Callback phishing attacks see massive 625% growth since Q1 2021

Hackers are increasingly moving towards hybrid forms of phishing attacks that combine email and voice social engineering calls as a way to breach corporate networks for ransomware and data extortion attacks.

According to Agari's Q2 2022 cyber-intelligence report, phishing volumes have only increased by 6% compared to Q1 2022. However, the use of 'hybrid vishing' is seeing a massive 625% growth.
​

The gradual growth of vishing since Q1 2021 (Agari)

Vishing, "voice phishing," involves some form of a phone call to perform social engineering on the victim.

Its hybrid form, called "callback phishing," also includes an email before the call, typically presenting the victim with a fake subscription/invoice notice.

The recipient is advised to call on the provided phone number to resolve any issues with the charge, but instead of a real customer support agent, the call is answered by phishing actors.

Example of a callback phishing email
Source: BleepingComputer

The scammers then offer to resolve the presented problem by tricking the victim into disclosing sensitive information or installing remote desktop tools on their system.
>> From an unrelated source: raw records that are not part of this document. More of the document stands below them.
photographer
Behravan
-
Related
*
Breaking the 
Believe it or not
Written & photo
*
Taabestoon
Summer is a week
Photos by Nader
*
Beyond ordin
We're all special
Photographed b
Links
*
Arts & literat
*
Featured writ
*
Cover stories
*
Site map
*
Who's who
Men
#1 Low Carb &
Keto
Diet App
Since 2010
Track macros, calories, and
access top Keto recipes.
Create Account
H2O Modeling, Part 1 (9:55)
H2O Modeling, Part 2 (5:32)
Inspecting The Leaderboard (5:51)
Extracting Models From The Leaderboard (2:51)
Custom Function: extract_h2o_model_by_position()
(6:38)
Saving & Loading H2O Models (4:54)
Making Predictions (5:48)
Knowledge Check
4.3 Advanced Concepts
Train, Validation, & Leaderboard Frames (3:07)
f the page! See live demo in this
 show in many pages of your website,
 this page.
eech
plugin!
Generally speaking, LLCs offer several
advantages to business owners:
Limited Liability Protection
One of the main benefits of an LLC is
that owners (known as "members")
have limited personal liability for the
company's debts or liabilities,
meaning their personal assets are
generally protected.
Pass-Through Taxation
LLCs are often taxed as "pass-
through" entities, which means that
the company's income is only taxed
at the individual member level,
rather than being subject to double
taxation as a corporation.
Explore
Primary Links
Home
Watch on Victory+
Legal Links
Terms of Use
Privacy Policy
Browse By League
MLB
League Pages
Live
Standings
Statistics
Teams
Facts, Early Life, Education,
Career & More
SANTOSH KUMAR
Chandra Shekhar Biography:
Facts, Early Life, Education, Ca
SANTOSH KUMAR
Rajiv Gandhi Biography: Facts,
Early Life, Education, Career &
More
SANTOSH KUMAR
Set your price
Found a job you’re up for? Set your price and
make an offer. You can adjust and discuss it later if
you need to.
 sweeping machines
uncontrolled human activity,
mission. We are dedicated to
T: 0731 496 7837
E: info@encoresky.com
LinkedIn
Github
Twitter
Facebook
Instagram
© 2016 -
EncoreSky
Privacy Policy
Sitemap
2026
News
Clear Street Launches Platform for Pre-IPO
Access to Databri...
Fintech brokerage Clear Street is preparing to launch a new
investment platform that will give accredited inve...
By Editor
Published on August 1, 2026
The threat actors then connect to the victim's device remotely to install further backdoors or spread to other machines.

These callback phishing attacks were first introduced by the 'BazarCall/BazaCall' campaigns that appeared in March 2021 to gain initial access to corporate networks for ransomware attacks.

The attacks work so well that multiple ransomware and extortion gangs, such as Quantum, Zeon, and Silent Ransom Group, have adopted the same technique today to gain initial network access through an unsuspecting employee.
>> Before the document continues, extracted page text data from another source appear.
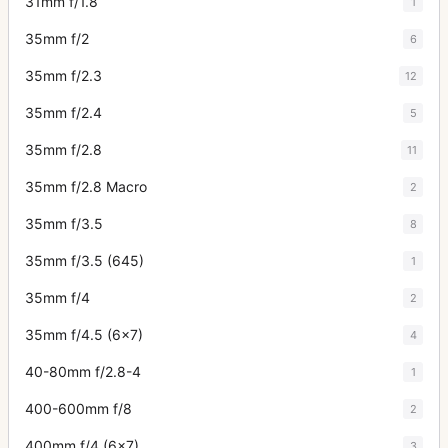
31mm f/1.8
1
35mm f/2
6
35mm f/2.3
12
35mm f/2.4
5
35mm f/2.8
11
35mm f/2.8 Macro
2
35mm f/3.5
8
35mm f/3.5 (645)
1
35mm f/4
2
35mm f/4.5 (6x7)
4
40-80mm f/2.8-4
1
400-600mm f/8
2
400mm f/4 (6x7)
3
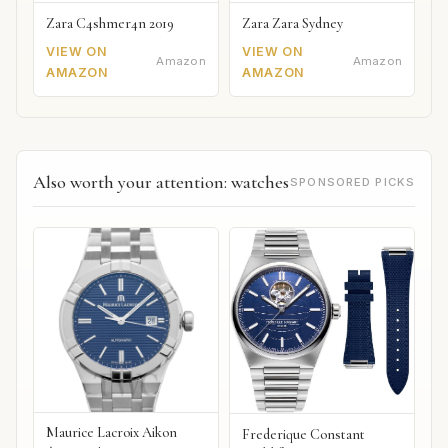
Zara C4shmer4n 2019
Zara Zara Sydney
VIEW ON
VIEW ON
Amazon
Amazon
AMAZON
AMAZON
Also worth your attention: watches
SPONSORED PICKS
Maurice Lacroix Aikon
Frederique Constant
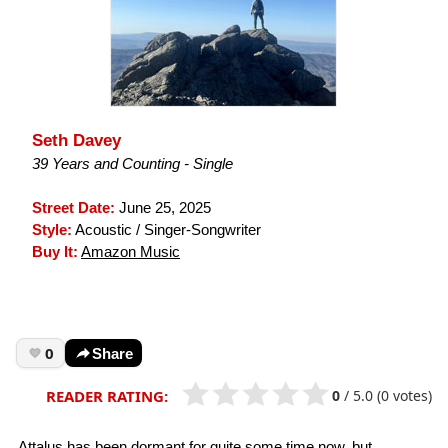
Seth Davey
39 Years and Counting - Single
Street Date:
June 25, 2025
Style:
Acoustic / Singer-Songwriter
Buy It:
Amazon Music
0
Share
0
/
5.0
(0 votes)
READER RATING:
Attalus has been dormant for quite some time now, but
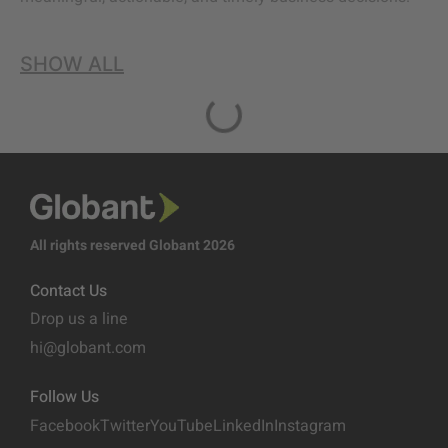
SHOW ALL
All rights reserved Globant 2026
Contact Us
Drop us a line
hi@globant.com
Follow Us
Facebook
Twitter
YouTube
LinkedIn
Instagram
"Hybrid Vishing attacks reached a six-quarter high in Q2, increasing 625% from Q1 2021. This threat type also contributed to 24.6% of the overall share of Response-Based threats," details the Agari report.
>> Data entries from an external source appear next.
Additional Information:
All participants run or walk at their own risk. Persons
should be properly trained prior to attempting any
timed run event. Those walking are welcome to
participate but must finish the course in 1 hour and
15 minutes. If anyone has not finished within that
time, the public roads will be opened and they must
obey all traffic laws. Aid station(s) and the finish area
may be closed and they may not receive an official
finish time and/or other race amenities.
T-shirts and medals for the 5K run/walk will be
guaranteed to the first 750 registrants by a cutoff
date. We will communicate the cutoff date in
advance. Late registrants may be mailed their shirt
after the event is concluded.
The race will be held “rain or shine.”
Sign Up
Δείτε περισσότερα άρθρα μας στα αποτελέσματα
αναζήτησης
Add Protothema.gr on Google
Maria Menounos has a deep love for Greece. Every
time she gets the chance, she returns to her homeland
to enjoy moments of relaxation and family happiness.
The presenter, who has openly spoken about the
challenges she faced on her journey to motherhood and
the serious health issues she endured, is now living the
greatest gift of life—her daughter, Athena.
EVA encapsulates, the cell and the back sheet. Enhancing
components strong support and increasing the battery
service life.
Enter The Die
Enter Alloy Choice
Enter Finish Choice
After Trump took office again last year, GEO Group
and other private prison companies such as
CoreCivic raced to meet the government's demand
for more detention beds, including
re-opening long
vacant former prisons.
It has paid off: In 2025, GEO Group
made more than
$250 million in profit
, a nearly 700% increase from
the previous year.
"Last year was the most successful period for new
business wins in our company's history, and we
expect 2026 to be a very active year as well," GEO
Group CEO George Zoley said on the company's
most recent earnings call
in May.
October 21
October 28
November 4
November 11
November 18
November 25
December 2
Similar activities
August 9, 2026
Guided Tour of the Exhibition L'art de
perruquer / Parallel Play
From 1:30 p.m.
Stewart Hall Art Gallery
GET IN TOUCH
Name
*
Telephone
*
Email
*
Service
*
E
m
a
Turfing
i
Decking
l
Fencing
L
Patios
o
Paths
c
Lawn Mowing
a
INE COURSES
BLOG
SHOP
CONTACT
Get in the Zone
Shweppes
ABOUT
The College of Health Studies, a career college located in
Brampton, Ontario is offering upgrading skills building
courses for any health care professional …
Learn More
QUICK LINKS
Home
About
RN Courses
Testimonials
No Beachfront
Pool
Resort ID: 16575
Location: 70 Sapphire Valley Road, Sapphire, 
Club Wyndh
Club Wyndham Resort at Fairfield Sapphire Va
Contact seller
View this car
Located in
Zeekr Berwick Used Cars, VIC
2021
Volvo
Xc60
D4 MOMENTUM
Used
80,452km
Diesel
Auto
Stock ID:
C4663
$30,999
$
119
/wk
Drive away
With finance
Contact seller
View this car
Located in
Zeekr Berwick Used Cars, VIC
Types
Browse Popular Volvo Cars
"While this is the second quarter hybrid vishing attacks have declined in share due to the overall increase of response-based threats, vishing volume has steadily increased in count over the course of the year."

Emotet surged and then died again

The Emotet botnet has a habit of surging and then taking long vacations, which is what we are observing now with the malware.

According to Agaari, the Emotet botnet saw a significant surge in Q2, replacing QBot in phishing campaigns. The two collectively accounted for 90.2% of all malware in user inboxes.

Share of most notable malware families (Agari)

The return of Emotet was attributed to the Conti crime syndicate, who convinced the original developer to relaunch operations. However, since the Conti ransomware brand shut down operations in June 2022, the Emotet malware has again ceased email campaigns.

Other notable trends

Another trend in phishing tactics recorded by Agari this quarter was the increased targeting of telecommunication service providers that chip away at attacks targeting financial organizations, which remain the top most targeted sector.

Most targeted sectors by phishing email (Agari)

It is also important to highlight that the detection evading tactic of using compromised sites for distributing phishing messages still finds fertile ground, with the analysts observing a growth of 6.7% compared to last quarter.

Compromised sites remain the top distribution sources (Agari)

Finally, when it comes to top-level domain abuse, “.com” remains the most popular choice, with almost half of all phishing emails originating from it and the “.cv” TLD appearing directly in 2nd place of the top ten for the first time, with a share of 8.8%.

Cape Verde domains are used by many phishing actors (Agari)

As discussed in a late last year report by Palo Alto Networks, phishing actors use domains from small island countries, in this case, Cape Verde, due to their lax anti-abuse regulations that help them generate national income.